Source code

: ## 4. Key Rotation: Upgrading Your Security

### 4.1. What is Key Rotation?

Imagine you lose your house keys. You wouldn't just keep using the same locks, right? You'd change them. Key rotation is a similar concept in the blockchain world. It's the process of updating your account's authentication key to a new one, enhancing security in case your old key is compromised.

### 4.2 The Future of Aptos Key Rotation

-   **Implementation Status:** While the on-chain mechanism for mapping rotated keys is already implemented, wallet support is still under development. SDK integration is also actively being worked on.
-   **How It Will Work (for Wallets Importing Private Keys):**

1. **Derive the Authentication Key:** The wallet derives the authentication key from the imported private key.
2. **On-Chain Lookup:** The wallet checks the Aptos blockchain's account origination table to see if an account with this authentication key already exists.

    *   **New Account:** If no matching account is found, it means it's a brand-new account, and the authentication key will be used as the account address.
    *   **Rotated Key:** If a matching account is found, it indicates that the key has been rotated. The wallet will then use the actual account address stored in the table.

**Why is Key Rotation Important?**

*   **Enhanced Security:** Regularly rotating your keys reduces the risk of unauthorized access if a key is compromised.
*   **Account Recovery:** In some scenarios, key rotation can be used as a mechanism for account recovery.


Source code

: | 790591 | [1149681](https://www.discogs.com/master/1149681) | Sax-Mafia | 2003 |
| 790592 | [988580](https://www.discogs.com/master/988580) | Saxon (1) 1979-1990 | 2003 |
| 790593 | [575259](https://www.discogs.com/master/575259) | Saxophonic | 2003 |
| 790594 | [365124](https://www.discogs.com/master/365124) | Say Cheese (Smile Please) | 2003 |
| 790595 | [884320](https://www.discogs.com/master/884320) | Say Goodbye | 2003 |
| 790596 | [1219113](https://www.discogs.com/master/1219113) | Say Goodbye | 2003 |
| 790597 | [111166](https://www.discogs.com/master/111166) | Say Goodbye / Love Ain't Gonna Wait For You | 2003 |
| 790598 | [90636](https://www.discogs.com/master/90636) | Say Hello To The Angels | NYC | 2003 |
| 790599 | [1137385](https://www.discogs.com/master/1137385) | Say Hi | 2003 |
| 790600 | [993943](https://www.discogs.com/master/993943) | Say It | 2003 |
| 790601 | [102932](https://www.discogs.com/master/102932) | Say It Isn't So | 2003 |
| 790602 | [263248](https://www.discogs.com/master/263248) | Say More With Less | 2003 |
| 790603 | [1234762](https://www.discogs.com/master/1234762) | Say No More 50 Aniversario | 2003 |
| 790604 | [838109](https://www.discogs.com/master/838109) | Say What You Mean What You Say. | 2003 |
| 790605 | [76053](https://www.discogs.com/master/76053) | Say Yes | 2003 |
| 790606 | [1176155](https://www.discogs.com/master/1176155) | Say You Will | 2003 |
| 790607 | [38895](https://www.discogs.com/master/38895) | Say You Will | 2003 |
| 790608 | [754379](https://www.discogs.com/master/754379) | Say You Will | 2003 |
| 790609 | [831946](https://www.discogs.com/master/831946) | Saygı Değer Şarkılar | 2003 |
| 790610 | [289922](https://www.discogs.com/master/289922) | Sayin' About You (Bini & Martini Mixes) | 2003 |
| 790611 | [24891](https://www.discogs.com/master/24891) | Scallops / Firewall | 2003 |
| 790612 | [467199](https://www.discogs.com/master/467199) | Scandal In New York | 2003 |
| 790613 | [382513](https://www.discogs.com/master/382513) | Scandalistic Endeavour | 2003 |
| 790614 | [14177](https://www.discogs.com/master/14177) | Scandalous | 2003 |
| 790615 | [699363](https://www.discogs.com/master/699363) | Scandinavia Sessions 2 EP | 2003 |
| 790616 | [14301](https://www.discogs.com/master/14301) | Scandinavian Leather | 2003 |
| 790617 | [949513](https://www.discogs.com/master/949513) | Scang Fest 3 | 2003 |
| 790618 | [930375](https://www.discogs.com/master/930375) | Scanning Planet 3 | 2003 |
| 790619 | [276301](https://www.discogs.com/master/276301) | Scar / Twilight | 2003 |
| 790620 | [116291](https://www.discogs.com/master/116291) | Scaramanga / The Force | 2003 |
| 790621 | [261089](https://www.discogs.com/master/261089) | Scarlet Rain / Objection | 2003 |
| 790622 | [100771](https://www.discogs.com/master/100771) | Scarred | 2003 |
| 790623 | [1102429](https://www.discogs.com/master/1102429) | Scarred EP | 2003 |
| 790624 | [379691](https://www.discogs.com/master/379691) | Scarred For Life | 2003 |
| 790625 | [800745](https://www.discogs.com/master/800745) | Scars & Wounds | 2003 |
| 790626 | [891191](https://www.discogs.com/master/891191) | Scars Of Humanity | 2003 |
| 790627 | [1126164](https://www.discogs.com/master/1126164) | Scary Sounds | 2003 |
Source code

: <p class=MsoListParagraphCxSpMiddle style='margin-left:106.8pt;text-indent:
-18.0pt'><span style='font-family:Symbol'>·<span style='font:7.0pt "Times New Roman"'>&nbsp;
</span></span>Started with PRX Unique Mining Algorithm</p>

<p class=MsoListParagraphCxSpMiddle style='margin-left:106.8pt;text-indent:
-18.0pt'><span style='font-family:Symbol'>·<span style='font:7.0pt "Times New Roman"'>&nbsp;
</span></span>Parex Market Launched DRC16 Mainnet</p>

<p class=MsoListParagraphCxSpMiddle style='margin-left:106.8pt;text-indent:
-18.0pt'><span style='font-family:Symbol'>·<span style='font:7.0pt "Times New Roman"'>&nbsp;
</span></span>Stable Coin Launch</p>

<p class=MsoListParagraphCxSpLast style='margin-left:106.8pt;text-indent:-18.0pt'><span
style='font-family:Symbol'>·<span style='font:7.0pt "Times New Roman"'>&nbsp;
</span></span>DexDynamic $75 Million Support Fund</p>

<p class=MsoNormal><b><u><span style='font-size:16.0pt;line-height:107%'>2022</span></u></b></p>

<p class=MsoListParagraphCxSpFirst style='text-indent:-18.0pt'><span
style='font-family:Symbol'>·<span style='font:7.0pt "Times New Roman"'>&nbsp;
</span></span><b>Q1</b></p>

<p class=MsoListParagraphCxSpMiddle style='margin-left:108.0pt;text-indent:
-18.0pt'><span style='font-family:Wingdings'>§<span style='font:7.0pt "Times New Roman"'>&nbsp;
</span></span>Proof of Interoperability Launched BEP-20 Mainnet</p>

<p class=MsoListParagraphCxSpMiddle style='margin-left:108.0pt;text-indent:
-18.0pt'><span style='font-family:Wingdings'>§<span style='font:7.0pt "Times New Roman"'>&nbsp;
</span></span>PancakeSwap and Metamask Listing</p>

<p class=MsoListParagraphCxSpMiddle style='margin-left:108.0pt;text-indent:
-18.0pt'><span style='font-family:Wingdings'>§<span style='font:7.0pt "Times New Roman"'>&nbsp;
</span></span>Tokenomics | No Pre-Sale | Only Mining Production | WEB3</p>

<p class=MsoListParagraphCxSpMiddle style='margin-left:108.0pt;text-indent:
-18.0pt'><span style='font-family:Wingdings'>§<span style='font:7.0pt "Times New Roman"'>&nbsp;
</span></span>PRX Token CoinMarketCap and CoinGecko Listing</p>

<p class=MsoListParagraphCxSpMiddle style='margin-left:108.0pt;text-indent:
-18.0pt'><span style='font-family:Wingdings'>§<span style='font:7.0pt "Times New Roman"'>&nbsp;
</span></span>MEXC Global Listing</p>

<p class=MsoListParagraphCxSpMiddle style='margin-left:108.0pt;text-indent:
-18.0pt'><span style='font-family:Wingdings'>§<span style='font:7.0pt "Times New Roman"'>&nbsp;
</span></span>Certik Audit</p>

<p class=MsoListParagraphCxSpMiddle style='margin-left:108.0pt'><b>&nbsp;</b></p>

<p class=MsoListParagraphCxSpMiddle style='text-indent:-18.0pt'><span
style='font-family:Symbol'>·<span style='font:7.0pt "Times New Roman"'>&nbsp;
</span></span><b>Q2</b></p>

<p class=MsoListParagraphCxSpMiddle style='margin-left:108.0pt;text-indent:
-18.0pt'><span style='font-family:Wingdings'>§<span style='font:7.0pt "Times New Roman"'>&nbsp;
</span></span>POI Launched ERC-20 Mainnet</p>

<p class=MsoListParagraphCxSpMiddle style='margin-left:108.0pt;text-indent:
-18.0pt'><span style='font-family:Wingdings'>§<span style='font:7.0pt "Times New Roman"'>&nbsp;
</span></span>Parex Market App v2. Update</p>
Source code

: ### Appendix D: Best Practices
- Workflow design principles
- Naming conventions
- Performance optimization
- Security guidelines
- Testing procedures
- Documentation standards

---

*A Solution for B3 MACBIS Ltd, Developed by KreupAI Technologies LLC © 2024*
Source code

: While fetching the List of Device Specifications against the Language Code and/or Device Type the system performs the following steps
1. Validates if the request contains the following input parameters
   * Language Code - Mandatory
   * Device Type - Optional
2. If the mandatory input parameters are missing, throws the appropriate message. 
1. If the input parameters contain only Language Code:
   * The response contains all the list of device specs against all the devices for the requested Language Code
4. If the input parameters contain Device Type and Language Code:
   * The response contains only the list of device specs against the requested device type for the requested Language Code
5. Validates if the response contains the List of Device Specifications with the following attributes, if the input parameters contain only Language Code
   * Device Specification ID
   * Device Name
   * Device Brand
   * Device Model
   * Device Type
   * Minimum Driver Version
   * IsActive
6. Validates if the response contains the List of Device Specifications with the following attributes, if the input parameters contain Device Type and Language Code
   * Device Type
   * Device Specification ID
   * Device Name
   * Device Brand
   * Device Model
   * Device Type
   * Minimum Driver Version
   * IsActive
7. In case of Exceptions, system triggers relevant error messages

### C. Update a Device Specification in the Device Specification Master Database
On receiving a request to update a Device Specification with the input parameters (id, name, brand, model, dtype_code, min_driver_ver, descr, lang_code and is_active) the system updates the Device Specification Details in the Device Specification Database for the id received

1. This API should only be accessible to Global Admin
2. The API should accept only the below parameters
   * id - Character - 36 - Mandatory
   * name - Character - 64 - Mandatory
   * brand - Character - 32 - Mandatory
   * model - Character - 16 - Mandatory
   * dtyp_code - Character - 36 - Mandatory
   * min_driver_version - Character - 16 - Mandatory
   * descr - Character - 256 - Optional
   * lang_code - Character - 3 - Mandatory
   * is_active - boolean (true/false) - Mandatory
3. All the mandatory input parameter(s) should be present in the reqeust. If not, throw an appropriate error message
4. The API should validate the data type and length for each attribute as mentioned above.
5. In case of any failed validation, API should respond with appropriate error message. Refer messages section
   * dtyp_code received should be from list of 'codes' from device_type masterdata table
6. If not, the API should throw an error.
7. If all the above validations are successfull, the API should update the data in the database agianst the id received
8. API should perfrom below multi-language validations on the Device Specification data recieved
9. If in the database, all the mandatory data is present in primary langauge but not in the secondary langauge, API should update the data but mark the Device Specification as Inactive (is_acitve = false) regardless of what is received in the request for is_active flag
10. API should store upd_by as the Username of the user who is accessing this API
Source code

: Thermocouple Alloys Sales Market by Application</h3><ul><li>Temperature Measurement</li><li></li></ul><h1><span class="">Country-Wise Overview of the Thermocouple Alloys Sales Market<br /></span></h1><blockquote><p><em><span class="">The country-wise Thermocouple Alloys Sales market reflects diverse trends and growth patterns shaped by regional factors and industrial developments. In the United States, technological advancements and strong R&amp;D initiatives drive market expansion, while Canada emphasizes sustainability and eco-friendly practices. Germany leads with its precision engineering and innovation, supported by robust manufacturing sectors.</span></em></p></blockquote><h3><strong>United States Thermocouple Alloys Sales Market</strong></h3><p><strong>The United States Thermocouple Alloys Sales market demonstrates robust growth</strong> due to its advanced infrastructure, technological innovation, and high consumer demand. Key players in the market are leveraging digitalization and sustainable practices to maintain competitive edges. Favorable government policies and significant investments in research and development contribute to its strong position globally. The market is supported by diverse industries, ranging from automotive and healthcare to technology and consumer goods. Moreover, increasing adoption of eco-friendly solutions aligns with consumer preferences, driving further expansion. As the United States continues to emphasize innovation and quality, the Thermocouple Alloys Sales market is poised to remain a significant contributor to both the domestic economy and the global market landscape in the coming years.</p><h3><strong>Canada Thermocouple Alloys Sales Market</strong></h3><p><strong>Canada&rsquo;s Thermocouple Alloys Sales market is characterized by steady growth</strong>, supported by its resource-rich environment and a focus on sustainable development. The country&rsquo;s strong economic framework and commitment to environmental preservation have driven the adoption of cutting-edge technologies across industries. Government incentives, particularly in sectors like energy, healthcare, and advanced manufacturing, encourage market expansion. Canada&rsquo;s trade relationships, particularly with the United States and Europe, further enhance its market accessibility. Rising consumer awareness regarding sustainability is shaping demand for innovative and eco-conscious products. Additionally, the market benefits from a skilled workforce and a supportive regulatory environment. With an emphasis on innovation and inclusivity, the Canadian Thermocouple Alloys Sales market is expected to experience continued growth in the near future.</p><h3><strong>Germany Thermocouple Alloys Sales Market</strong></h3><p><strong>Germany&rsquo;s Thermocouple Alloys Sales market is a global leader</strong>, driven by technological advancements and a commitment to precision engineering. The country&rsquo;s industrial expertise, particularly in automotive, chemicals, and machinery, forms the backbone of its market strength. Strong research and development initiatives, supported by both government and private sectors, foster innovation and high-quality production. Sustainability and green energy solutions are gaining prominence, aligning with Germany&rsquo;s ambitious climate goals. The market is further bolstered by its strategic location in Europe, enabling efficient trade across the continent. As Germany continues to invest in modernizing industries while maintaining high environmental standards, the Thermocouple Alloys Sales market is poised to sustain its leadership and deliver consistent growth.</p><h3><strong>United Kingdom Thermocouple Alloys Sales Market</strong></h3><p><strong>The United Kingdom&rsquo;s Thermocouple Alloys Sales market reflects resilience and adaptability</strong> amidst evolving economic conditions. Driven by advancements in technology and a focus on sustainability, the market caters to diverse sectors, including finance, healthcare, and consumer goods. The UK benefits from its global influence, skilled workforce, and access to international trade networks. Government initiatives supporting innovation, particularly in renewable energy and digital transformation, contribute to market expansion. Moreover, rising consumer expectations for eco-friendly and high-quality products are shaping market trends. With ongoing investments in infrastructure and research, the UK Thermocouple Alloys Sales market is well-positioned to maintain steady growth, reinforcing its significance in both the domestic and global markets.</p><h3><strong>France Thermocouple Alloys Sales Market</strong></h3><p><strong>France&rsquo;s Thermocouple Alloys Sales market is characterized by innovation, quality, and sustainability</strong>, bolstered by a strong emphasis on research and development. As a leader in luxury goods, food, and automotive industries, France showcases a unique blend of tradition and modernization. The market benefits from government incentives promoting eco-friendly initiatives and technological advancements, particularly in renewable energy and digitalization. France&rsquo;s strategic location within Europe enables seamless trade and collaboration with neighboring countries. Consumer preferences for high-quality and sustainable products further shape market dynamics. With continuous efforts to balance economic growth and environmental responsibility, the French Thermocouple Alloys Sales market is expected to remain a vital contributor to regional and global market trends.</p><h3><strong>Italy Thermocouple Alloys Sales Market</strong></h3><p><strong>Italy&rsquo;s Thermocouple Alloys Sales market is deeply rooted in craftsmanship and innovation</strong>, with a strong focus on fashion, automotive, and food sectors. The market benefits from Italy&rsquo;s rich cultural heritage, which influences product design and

→ Your assignment:
Reproduce the lines between the line containing "Upgrading Your Security" and the line containing "### 4.2 The Future of Aptos Key Rotation", inclusive, with no changes.

→ Answer:
: ## 4. Key Rotation: Upgrading Your Security

### 4.1. What is Key Rotation?

Imagine you lose your house keys. You wouldn't just keep using the same locks, right? You'd change them. Key rotation is a similar concept in the blockchain world. It's the process of updating your account's authentication key to a new one, enhancing security in case your old key is compromised.

### 4.2 The Future of Aptos Key Rotation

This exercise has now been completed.